What this task involves – Decide whether each statement below agrees with the figure legend about silibinin and CEES-induced DNA damage, answering yes or no and quoting the deciding words of the legend. (a) Cells for the comet assay were seeded at 120,000 cells per plate. (b) Cells for western immunoblotting were grown in 60 mm plates. (c) The comet assay data are the mean ± SEM of five independent samples.

##### Extract to read #####

Figure 3. Silibinin reverses CEES-induced DNA damage in skin cells.

Mouse epidermal JB6 cells (A) and fibroblasts (B) were seeded (120,000 cells/plate) and grown overnight in 60 mm petri dishes. The cells were then exposed to DMSO or 0.5 mM CEES in DMSO, or treated with either 10 µM silibinin alone or with silibinin following 30 min CEES exposure for 1 h. DNA damage in cells was measured using single cell gel electrophoresis (SCGE) or alkaline comet assay as detailed under materials and Methods. Damaged DNA seen in the form of comets [as seen in the representative pictures of epidermal cells (A) and fibroblasts (B) on top of graphical presentation of the quantified data in each panel] was scored and images were captured as described under Materials and Methods section. Data are presented as the tail extent moment (TEM; product of tail length and percentage tail DNA) and are mean ± SEM of three independent samples. *, p<0.05 as compared to CEES exposed group. DNA damage was also assessed via the detection of DNA damage markers H2A.X and p53 using western immunoblotting (C and D). Mouse epidermal JB6 cells (C) and dermal fibroblasts (D) grown over night in 100 mm plates were collected after 4 h of DMSO or 0.5 mM CEES exposure, or treatment with either 10 µM silibinin alone or with silibinin following 30 min CEES exposure, and cell lysates prepared in the lysis buffer as detailed under the Materials and Methods. The protein lysate was subjected to SDS-PAGE followed by immunoblotting using antibodies for H2A.X ser139 and p53 ser15 phosphorylations, and total levels of p53, and visualized and scanned using the Odyssey™ Infrared Imager. Protein loading was checked by stripping and re-probing the membranes with β-actin antibody and the results obtained were quantified by densitometric analysis of the immunoblots.

##### Provided information #####

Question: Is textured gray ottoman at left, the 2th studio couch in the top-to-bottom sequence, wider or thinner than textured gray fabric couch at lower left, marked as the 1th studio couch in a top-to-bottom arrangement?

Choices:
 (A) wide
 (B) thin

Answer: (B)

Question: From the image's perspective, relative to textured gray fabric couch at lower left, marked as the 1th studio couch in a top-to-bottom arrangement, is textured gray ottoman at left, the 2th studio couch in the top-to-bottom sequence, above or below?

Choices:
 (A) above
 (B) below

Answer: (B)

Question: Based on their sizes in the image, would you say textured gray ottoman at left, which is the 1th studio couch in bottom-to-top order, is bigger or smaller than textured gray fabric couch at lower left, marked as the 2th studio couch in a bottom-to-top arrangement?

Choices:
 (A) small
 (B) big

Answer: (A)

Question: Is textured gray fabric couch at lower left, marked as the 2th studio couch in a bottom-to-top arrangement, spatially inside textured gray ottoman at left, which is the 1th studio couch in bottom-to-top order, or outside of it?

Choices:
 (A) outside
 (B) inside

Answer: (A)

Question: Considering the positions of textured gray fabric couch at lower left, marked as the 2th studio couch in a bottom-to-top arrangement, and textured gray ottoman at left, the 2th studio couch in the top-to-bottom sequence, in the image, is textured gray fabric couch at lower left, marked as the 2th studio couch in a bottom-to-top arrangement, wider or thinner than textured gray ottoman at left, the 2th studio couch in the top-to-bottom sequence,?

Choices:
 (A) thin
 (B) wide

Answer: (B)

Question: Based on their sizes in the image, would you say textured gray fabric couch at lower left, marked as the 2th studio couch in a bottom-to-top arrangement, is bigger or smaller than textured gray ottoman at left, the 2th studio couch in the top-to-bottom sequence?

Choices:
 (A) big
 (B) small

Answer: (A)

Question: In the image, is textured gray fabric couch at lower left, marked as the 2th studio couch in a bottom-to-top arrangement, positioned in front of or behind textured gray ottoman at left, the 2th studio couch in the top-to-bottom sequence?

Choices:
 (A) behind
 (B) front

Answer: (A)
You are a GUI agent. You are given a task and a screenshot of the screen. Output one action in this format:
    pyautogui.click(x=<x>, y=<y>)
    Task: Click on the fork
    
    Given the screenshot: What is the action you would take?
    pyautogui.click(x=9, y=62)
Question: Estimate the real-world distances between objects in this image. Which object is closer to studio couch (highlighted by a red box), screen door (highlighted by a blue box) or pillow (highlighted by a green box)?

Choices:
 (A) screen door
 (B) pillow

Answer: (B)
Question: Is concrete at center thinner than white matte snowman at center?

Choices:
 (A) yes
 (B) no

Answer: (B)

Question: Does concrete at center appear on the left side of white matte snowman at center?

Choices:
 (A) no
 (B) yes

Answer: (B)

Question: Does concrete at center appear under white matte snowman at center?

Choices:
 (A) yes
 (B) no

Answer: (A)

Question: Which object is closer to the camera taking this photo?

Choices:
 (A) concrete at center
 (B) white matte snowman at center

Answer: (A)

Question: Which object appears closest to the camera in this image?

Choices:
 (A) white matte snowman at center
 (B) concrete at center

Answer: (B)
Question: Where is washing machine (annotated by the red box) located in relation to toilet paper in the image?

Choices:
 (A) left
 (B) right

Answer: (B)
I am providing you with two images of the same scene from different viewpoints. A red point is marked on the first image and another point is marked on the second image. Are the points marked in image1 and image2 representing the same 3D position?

#####

Task result –
(a) Yes: "seeded (120,000 cells/plate)"
(b) No: "grown over night in 100 mm plates"
(c) No: "mean ± SEM of three independent samples"